Simple Twitter Analytics by Multivac "Data Science Lab" - Part I

I am going to analyse all of my Tweets since 2010 by using “Multivac DSL“. This tutorial will be in three parts. In first part I am going to do the followings:

Read tweets in CSV format and convert them to Spark DataFrame
Make some visualisations for better understanding
Clean the “source” field
Visualise the source of each tweet to find useful insights

First, I need to login to Apache Zeppelin hosted by Multivac with my ISC-PIF LDAP account. This allows me to have my Spark Notebooks run everything over Multivac Hadoop cluster in our cloud. Now it’s time to get our hands on some tweets. For this, I am going to request my Twitter archive from my Twitter profile. Once this request has been sent it will be processed by Twitter and you will receive an email with a link to download.

This is what’s inside the compressed directory that I downloaded:

You can see Twitter has already prepared a nice HTML page to browse your tweets:

But we will focus on one particular file named “tweets.csv” which contains the content of your tweets with some minimal metadata. Spark has the ability to easily read CSV or JSON files as Spark DataFrame.
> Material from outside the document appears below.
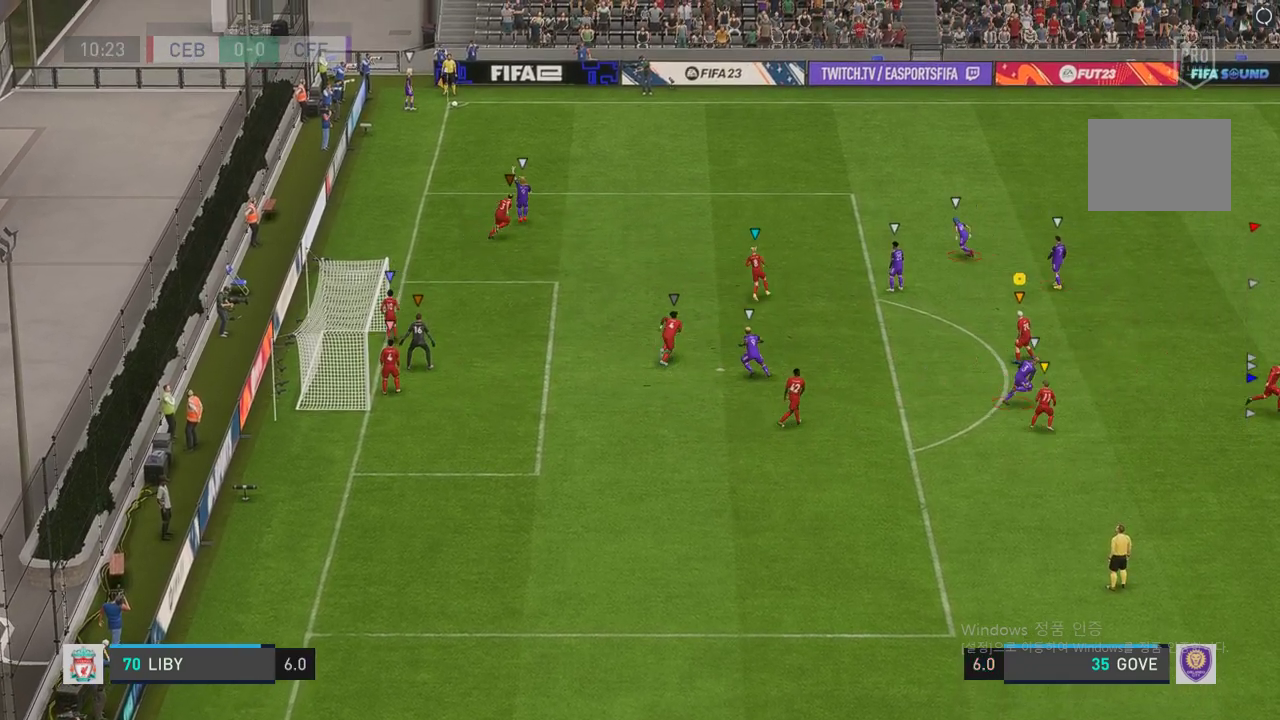
{"buttons": [], "left_stick": "center", "right_stick": "center", "events": [[420, "left_stick", "center"]]}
First, let’s take a look at our Spark version in our cluster:

spark.version
res0: String = 2.2.0.cloudera1

Now here’s how you can read CSV file into DataFrame:

val tweetDF = spark.read.format("csv")
.option("header", "true") //file comes with headers, use them as the name of each column
.option("charset", "UTF-8")//the tweets are in UTF-8 so we just making sure of it
.option("qoute", null)//this is important cause some thweets contain double quotations and this messes the rows in SQL
.option("mode", "DROPMALFORMED")//forget the corrupted rows
.load("/tmp/tweets.csv")// load the CSV file

Now the “tweetDF” variable contains our Tweets DataFrame. Let’s take a look at schema and display 20 rows of this table:

tweetDF.printSchema
root
 |-- tweet_id: string (nullable = true)
 |-- in_reply_to_status_id: string (nullable = true)
 |-- in_reply_to_user_id: string (nullable = true)
 |-- timestamp: string (nullable = true)
 |-- source: string (nullable = true)
 |-- text: string (nullable = true)
 |-- retweeted_status_id: string (nullable = true)
 |-- retweeted_status_user_id: string (nullable = true)
 |-- retweeted_status_timestamp: string (nullable = true)
 |-- expanded_urls: string (nullable = true)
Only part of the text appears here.